Friday, May 22, 2009

Arab Women in Politics: a Quite Revolution

Ten years exactly after they got the right to vote, four Kuwaiti ladies win parliamentary seats. Despite the well-spread clichés, the last elections in Kuwait confirm a trend already noticed for instance in Jordan when a lady won in November 2007, for the first time in the country’s history, a parliamentary seat.

In Arab modern history, women’s affirmation traces back to the end of the XIXth century, a political affirmation followed a few decades later by well-known political activists like the Egyptian Hoda Shaarawi or the Syrian Nadhira Zayn al-Din.

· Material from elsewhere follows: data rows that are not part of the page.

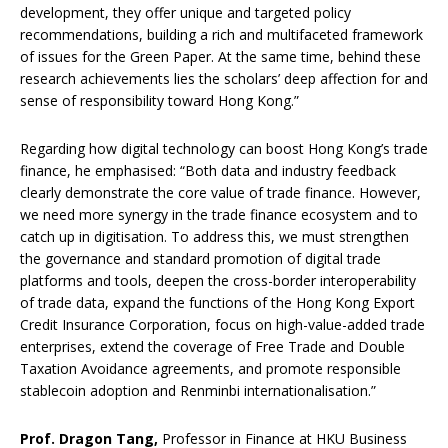
development, they offer unique and targeted policy
recommendations, building a rich and multifaceted framework
of issues for the Green Paper. At the same time, behind these
research achievements lies the scholars’ deep affection for and
sense of responsibility toward Hong Kong.”
Regarding how digital technology can boost Hong Kong’s trade
finance, he emphasised: “Both data and industry feedback
clearly demonstrate the core value of trade finance. However,
we need more synergy in the trade finance ecosystem and to
catch up in digitisation. To address this, we must strengthen
the governance and standard promotion of digital trade
platforms and tools, deepen the cross-border interoperability
of trade data, expand the functions of the Hong Kong Export
Credit Insurance Corporation, focus on high-value-added trade
enterprises, extend the coverage of Free Trade and Double
Taxation Avoidance agreements, and promote responsible
stablecoin adoption and Renminbi internationalisation.”
Prof. Dragon Tang,
Professor in Finance at HKU Business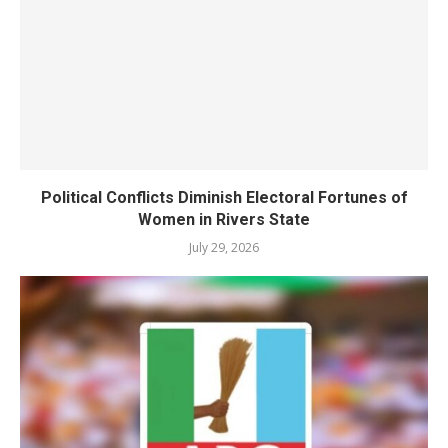
Political Conflicts Diminish Electoral Fortunes of
Women in Rivers State
July 29, 2026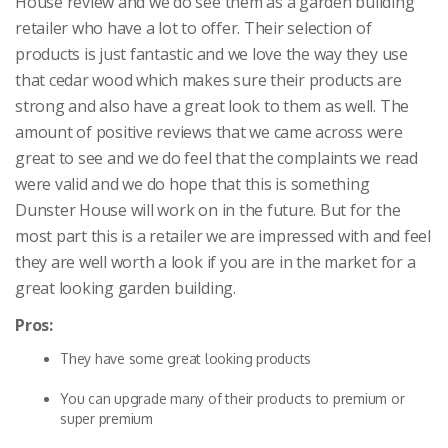
House review and we do see them as a garden building
retailer who have a lot to offer. Their selection of
products is just fantastic and we love the way they use
that cedar wood which makes sure their products are
strong and also have a great look to them as well. The
amount of positive reviews that we came across were
great to see and we do feel that the complaints we read
were valid and we do hope that this is something
Dunster House will work on in the future. But for the
most part this is a retailer we are impressed with and feel
they are well worth a look if you are in the market for a
great looking garden building.
Pros:
They have some great looking products
You can upgrade many of their products to premium or
super premium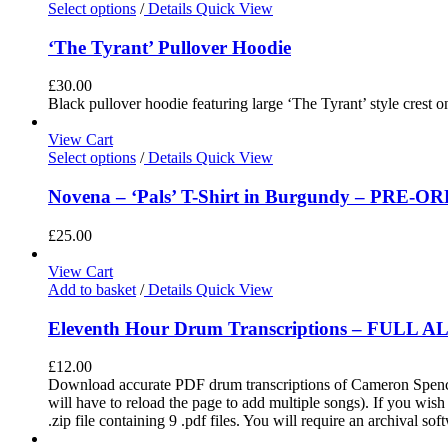
Select options
/
Details
Quick View
‘The Tyrant’ Pullover Hoodie
£
30.00
Black pullover hoodie featuring large ‘The Tyrant’ style crest o
View Cart
Select options
/
Details
Quick View
Novena – ‘Pals’ T-Shirt in Burgundy – PRE-O
£
25.00
View Cart
Add to basket
/
Details
Quick View
Eleventh Hour Drum Transcriptions – FULL 
£
12.00
Download accurate PDF drum transcriptions of Cameron Spence'
will have to reload the page to add multiple songs). If you wis
.zip file containing 9 .pdf files. You will require an archival s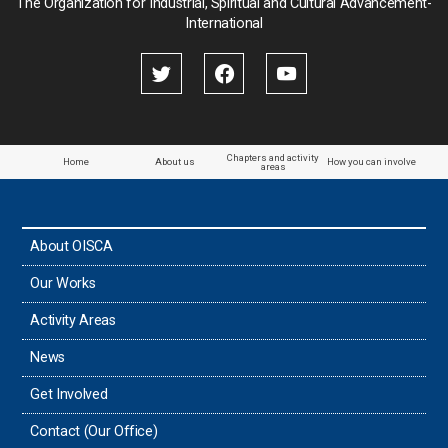
The Organization for Industrial, Spiritual and Cultural Advancement-
International
Chapters and activity
Home
About us
How you can involve
areas
About OISCA
Our Works
Activity Areas
News
Get Involved
Contact (Our Office)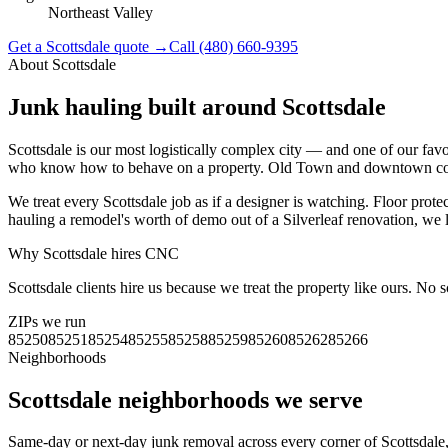
Northeast Valley
Get a
Scottsdale
quote →
Call
(480) 660-9395
About
Scottsdale
Junk hauling built around
Scottsdale
Scottsdale is our most logistically complex city — and one of our fa
who know how to behave on a property. Old Town and downtown condo
We treat every Scottsdale job as if a designer is watching. Floor prote
hauling a remodel's worth of demo out of a Silverleaf renovation, we l
Why
Scottsdale
hires CNC
Scottsdale clients hire us because we treat the property like ours. No
ZIPs we run
85250
85251
85254
85255
85258
85259
85260
85262
85266
Neighborhoods
Scottsdale
neighborhoods we serve
Same-day or next-day junk removal across every corner of
Scottsdale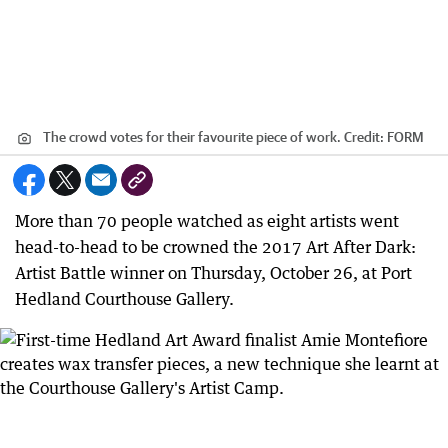
The crowd votes for their favourite piece of work.
Credit:
FORM
More than 70 people watched as eight artists went
head-to-head to be crowned the 2017 Art After Dark:
Artist Battle winner on Thursday, October 26, at Port
Hedland Courthouse Gallery.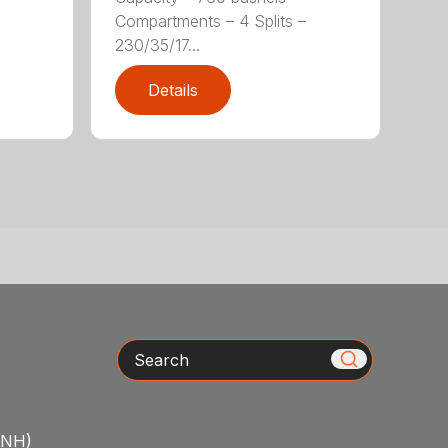
Compartments – 4 Splits –
230/35/17...
Details
Search
/NH)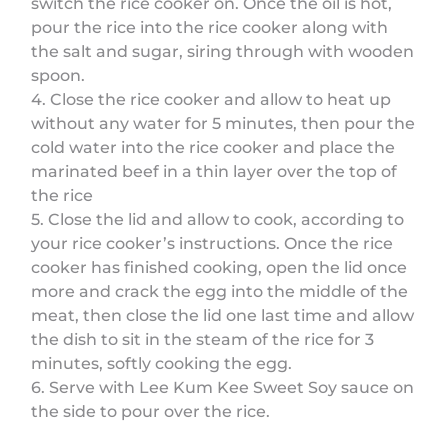
switch the rice cooker on. Once the oil is hot,
pour the rice into the rice cooker along with
the salt and sugar, siring through with wooden
spoon.
4. Close the rice cooker and allow to heat up
without any water for 5 minutes, then pour the
cold water into the rice cooker and place the
marinated beef in a thin layer over the top of
the rice
5. Close the lid and allow to cook, according to
your rice cooker’s instructions. Once the rice
cooker has finished cooking, open the lid once
more and crack the egg into the middle of the
meat, then close the lid one last time and allow
the dish to sit in the steam of the rice for 3
minutes, softly cooking the egg.
6. Serve with Lee Kum Kee Sweet Soy sauce on
the side to pour over the rice.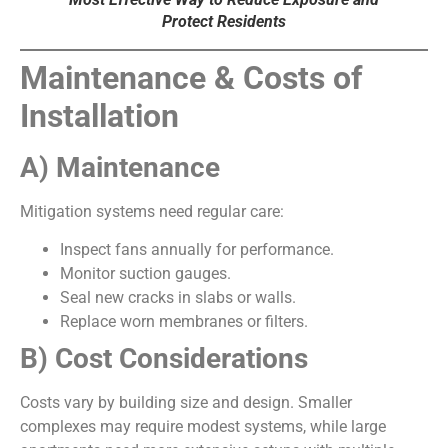
Protect Residents
Maintenance & Costs of
Installation
A) Maintenance
Mitigation systems need regular care:
Inspect fans annually for performance.
Monitor suction gauges.
Seal new cracks in slabs or walls.
Replace worn membranes or filters.
B) Cost Considerations
Costs vary by building size and design. Smaller
complexes may require modest systems, while large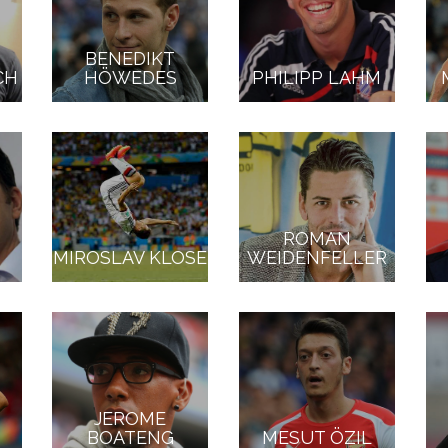
BENEDIKT
CH
HÖWEDES
PHILIPP LAHM
ROMAN
MIROSLAV KLOSE
WEIDENFELLER
JEROME
BOATENG
MESUT ÖZIL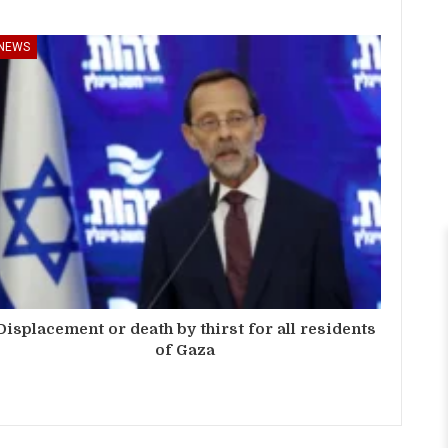
NEWS
Displacement or death by thirst for all residents
of Gaza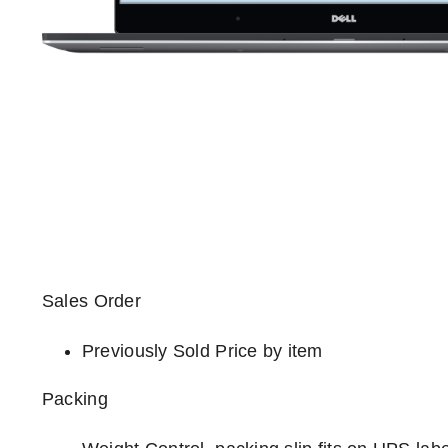
Sales Order
Previously Sold Price by item
Packing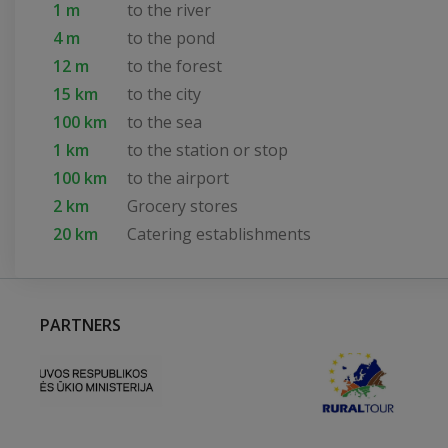
1 m
to the river
4 m
to the pond
12 m
to the forest
15 km
to the city
100 km
to the sea
1 km
to the station or stop
100 km
to the airport
2 km
Grocery stores
20 km
Catering establishments
PARTNERS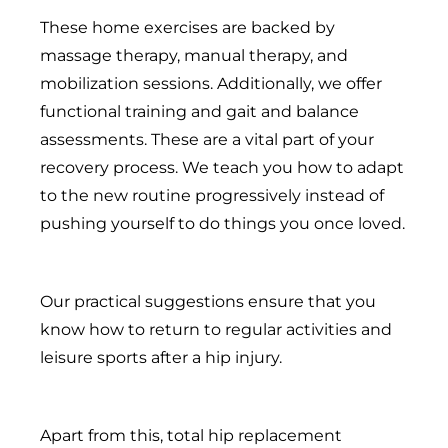
These home exercises are backed by
massage therapy, manual therapy, and
mobilization sessions. Additionally, we offer
functional training and gait and balance
assessments. These are a vital part of your
recovery process. We teach you how to adapt
to the new routine progressively instead of
pushing yourself to do things you once loved.
Our practical suggestions ensure that you
know how to return to regular activities and
leisure sports after a hip injury.
Apart from this, total hip replacement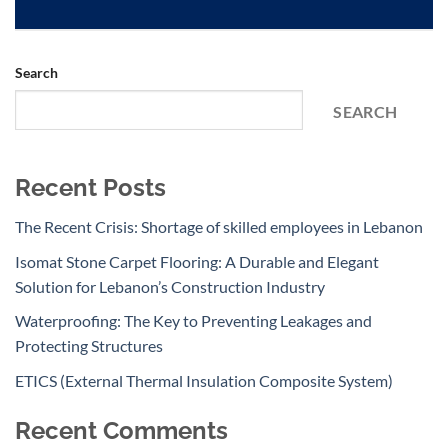
Search
SEARCH
Recent Posts
The Recent Crisis: Shortage of skilled employees in Lebanon
Isomat Stone Carpet Flooring: A Durable and Elegant
Solution for Lebanon’s Construction Industry
Waterproofing: The Key to Preventing Leakages and
Protecting Structures
ETICS (External Thermal Insulation Composite System)
Recent Comments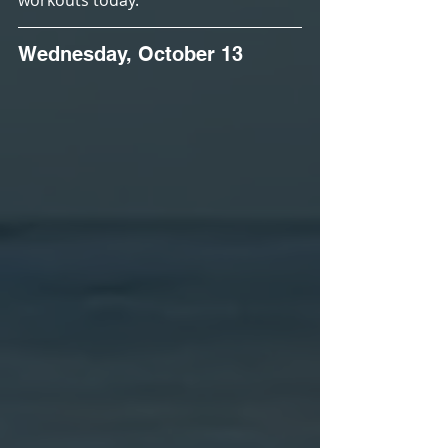
workouts today.
Wednesday, October 13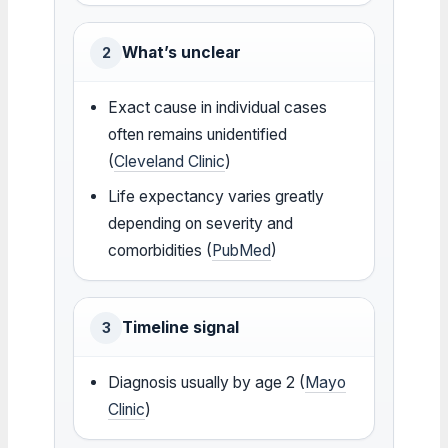
What’s unclear
2
Exact cause in individual cases
often remains unidentified
(
Cleveland Clinic
)
Life expectancy varies greatly
depending on severity and
comorbidities (
PubMed
)
Timeline signal
3
Diagnosis usually by age 2 (
Mayo
Clinic
)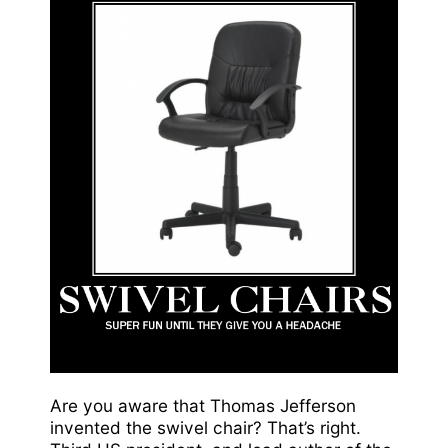
Are you aware that Thomas Jefferson
invented the swivel chair? That’s right.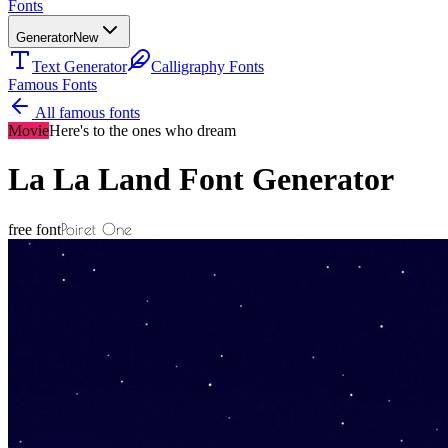
Fonts
Generator
New
Text Generator
Calligraphy Fonts
Famous Fonts
All famous fonts
Movie
Here's to the ones who dream
La La Land
Font Generator
Poiret One
free font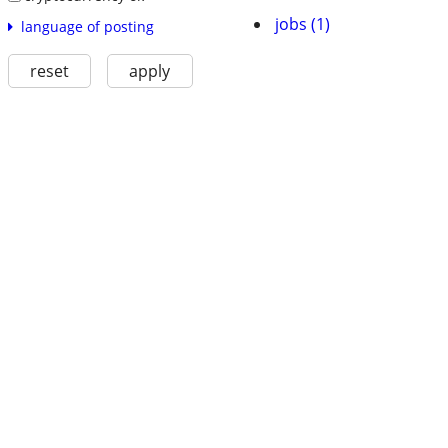
jobs (1)
language of posting
reset
apply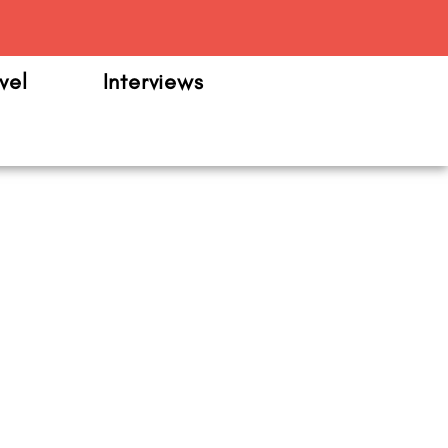
m
vel
Interviews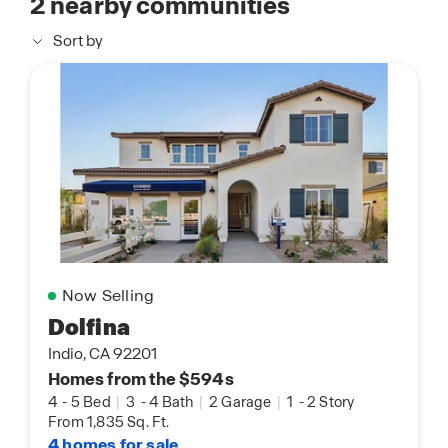
2
nearby communities
Sort by
Now Selling
Dolfina
Indio, CA 92201
Homes from the $594s
4
-
5 Bed
|
3
-
4 Bath
|
2 Garage
|
1
-
2 Story
From 1,835 Sq. Ft.
4 homes for sale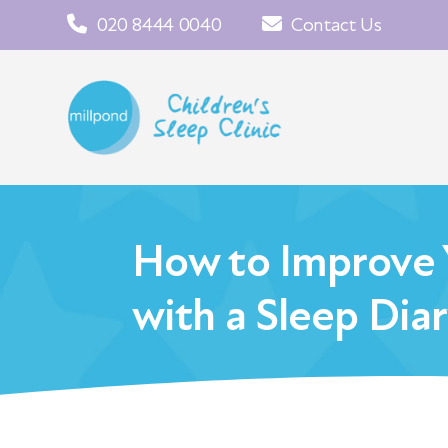
020 8444 0040
Contact Us
How to Improve Y
with a Sleep Dia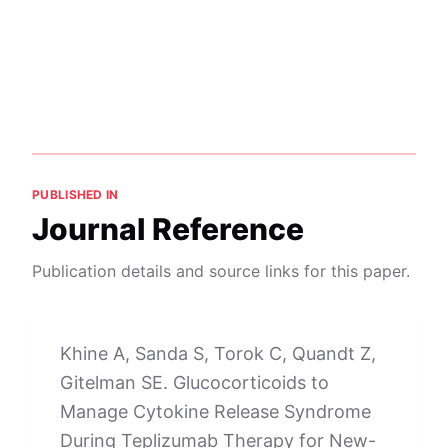
PUBLISHED IN
Journal Reference
Publication details and source links for this paper.
Khine A, Sanda S, Torok C, Quandt Z,
Gitelman SE. Glucocorticoids to
Manage Cytokine Release Syndrome
During Teplizumab Therapy for New-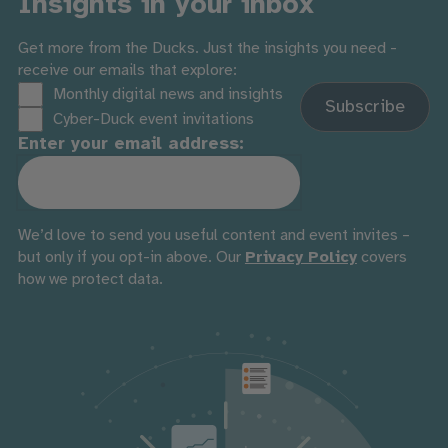
Insights in your inbox
Get more from the Ducks. Just the insights you need -
receive our emails that explore:
Monthly digital news and insights
Cyber-Duck event invitations
Enter your email address:
We’d love to send you useful content and event invites –
but only if you opt-in above. Our
Privacy Policy
covers
how we protect data.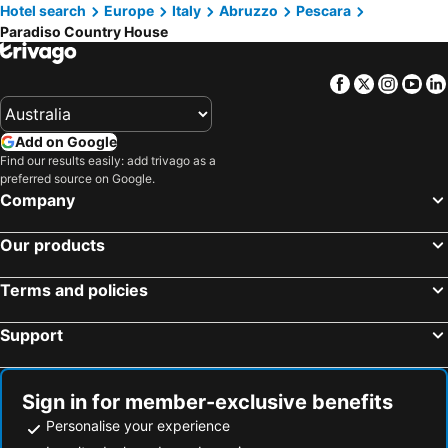
Hotel search
Europe
Italy
Abruzzo
Pescara
Paradiso Country House
Facebook
Twitter
Insta
Yo
Add on Google
Find our results easily: add trivago as a
preferred source on Google.
Company
Our products
Terms and policies
Support
Sign in for member-exclusive benefits
Personalise your experience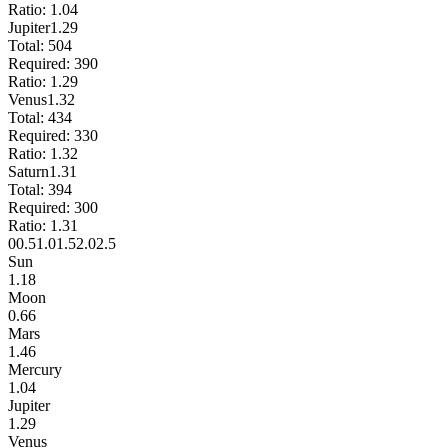
Ratio:
1.04
Jupiter
1.29
Total:
504
Required:
390
Ratio:
1.29
Venus
1.32
Total:
434
Required:
330
Ratio:
1.32
Saturn
1.31
Total:
394
Required:
300
Ratio:
1.31
0
0.5
1.0
1.5
2.0
2.5
Sun
1.18
Moon
0.66
Mars
1.46
Mercury
1.04
Jupiter
1.29
Venus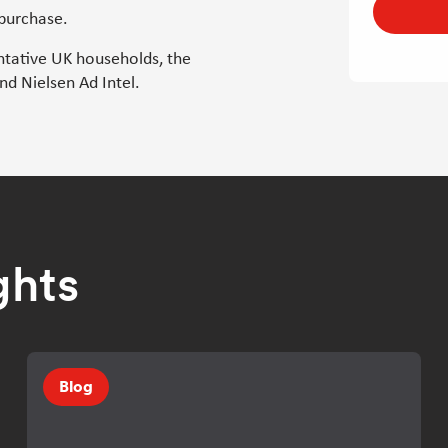
 purchase.
ntative UK households, the
d Nielsen Ad Intel.
ghts
Blog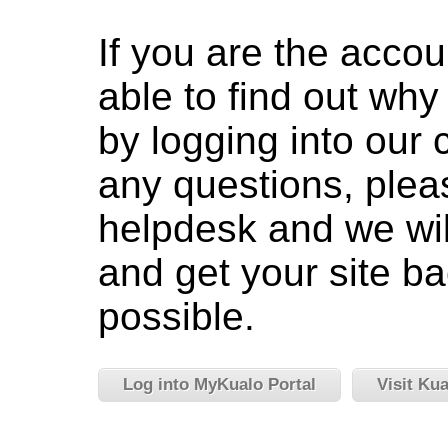
If you are the accou
able to find out wh
by logging into our c
any questions, pleas
helpdesk and we wil
and get your site ba
possible.
Log into MyKualo Portal
Visit Ku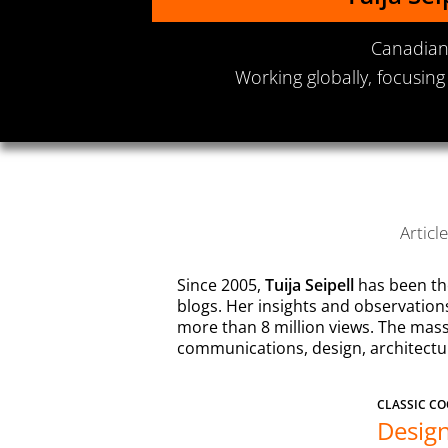
Canadian 
Working globally, focusing
Articl
Since 2005,
Tuija Seipell
has been th
blogs. Her insights and observatio
more than 8 million views. The mass
communications, design, architecture
CLASSIC CO
Design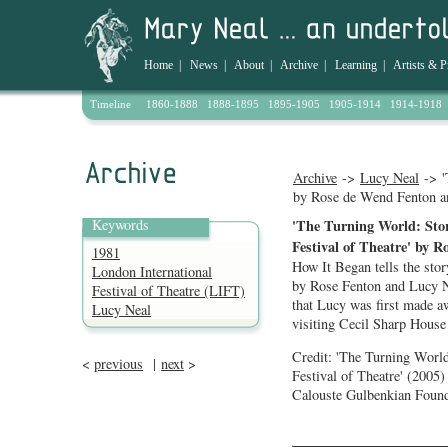
Home
|
News
|
About
|
Archive
|
Learning
|
Artists & P
Timeline
1860-1888
1888-1895
1895-1905
1905-1914
1914-1918
Archive
->
Lucy Neal
-> '
by Rose de Wend Fenton a
Keywords
'The Turning World: Stor
Festival of Theatre' by 
1981
How It Began tells the stor
London International
by Rose Fenton and Lucy Ne
Festival of Theatre (LIFT)
that Lucy was first made a
Lucy Neal
visiting Cecil Sharp House 
Credit: 'The Turning World
<
previous
|
next
>
Festival of Theatre' (200
Calouste Gulbenkian Found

Independence has been, in many countries, the golden age for Arab women as their participation to the political life has constantly declined since, partly because this participation has been dictated by regimes which have lost any credibility to people looking for solutions from a Islamic dictated agenda.

But the trend toward the progressive vanishing of women’s participation in Arab politics could reverse as political “modernization” has became a “necessity” in the post 9-11 world, and with a ever-growing number of young educated women aiming at more individual identity and way of life.

In the Gulf states, often caricatured for its backwardness especially regarding women’s lib issues, some positive changes have already taken place as mentioned in a previous post about Saudi Arabia. After sheikha bint Nasser al-Missned, Qatar’s first lady, was named on 2008 Forbes magazine's list of the world's 100 most powerful women in the world, it was Nura Al-Faiz’s turn to appear in Time Magazine’s list of 100 most influential people in the world, after she had been appointed Saudi Arabia`s first woman minister.